As Europe talks up “EuroLinux” and digital sovereignty, Turkey’s Pardus has already spent two decades quietly running in its public sector.

As much of Europe makes moves to develop something that qualifies as “EuroLinux” — along with a stack of office and public facing software to run on it — they might be advised to take a hard look at EU member state Turkey’s efforts. Its Pardus project appears to be much more successful than other better known EU projects. Some in Brussels, of course, may find it awkward that one of the clearest national Linux success stories in the EU sits just outside the club they like to call “Europe proper.”

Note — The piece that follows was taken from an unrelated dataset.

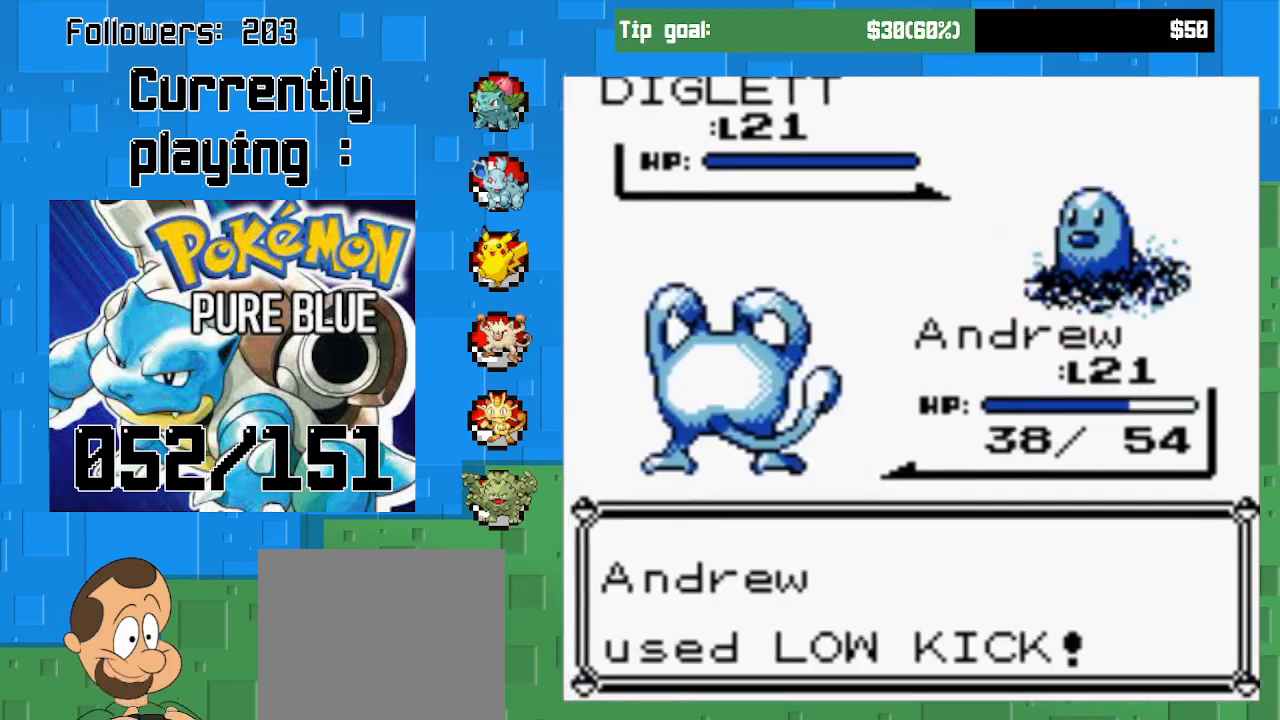
{"buttons": ["CIRCLE"], "left_stick": "center", "right_stick": "center", "events": []}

So far, European efforts to ditch Microsoft for something more open — and developed a lot more locally — have produced more losses than wins. Munich’s once lauded LiMux is now mainly a historical artifact. Vienna’s Wienux, developed at about the same time, has long been abandoned, evidently due to the city’s addiction to MS Office, which doesn’t run on Linux well when you can get it to run at all. EU OS, the current big effort to design a Linux distro by committee, appears as if its going to be a long slog.

There have been some successes. The French have GendBuntu, a custom Ubuntu‑based desktop used by the French National Gendarmerie, which is reported to be installed on something like 100,000 workstations. The German state of Schleswig-Holstein, which is in the process of moving all government workstations to open source software running KDE Plasma, is continuing to run Windows for the time being — although it’s said to be evaluating KDE‑centric Linux options such as Kubuntu, openSUSE Leap, and maybe even SUSE Linux Enterprise Desktop.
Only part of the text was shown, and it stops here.